**Exercise aim:** Print everything in the article on working in baseball from "Hall, addressing a" down to "they love it.", word for word.

**Provided text:**
June 2013

So you say you want to work in baseball…

Derrick Hall started out in this business the same way everyone else did – at the bottom.

He was young, eager and willing to do anything, and he did in 1992, throwing himself into his work as an intern with the Class A Vero Beach Dodgers. He stocked shelves. He gave away free car washes to lucky fans who bought the right stamped program. He hammed it up in the stands as a Monty Hall-type entertainer.

He also learned how to deal with people.

“I knew every one of my season ticket holders by name,” Hall recalled. “I knew which ones liked Bud Light and which ones liked frozen lemonade.”

Today, he’s still on a first-name basis with season ticket holders. Sponsors, too. And every front office employee, top to bottom. It’s all part of his job as the president and CEO of the Arizona Diamondbacks, an organization widely regarded as boasting one of the industry’s healthiest work environments.

Hall, addressing a roomful of job seekers on Wednesday in Houston, ticked off his list of criteria when he’s looking to fill a position.

“You have passion,” he said.

And?

“You truly love the game of baseball. You’re a fit for the right reason. And you want to make a career of it.”

It sounds simple, yes. That’s because it is. Hall understands what it takes to work in baseball. He’s been doing it for most of his adult life, as have most industry executives. They do it because they love it.

Sustainability in this game requires skill and know-how, sure, but a genuine appreciation for the game is another vital element. It takes almost no time for the novelty of “Neat, I’m working in baseball” to wear off. A few 80-hour workweeks and modest wages are usually all that’s needed to weed out those who say “Heck, why not, I’ll give it a try, might be fun” and those who will do anything it takes to work in baseball, because it’s all they’ve ever wanted to do, and because they’ll go to whatever lengths necessary just to get the proverbial foot in the door.

**Dataset excerpt:**
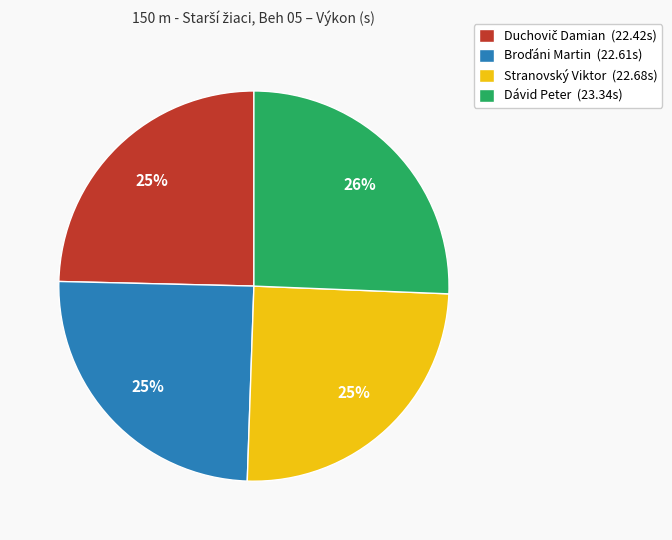

To the nearest percent, what is the average slice percentage?

25%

**Solved problem:**
Hall, addressing a roomful of job seekers on Wednesday in Houston, ticked off his list of criteria when he’s looking to fill a position.

“You have passion,” he said.

And?

“You truly love the game of baseball. You’re a fit for the right reason. And you want to make a career of it.”

It sounds simple, yes. That’s because it is. Hall understands what it takes to work in baseball. He’s been doing it for most of his adult life, as have most industry executives. They do it because they love it.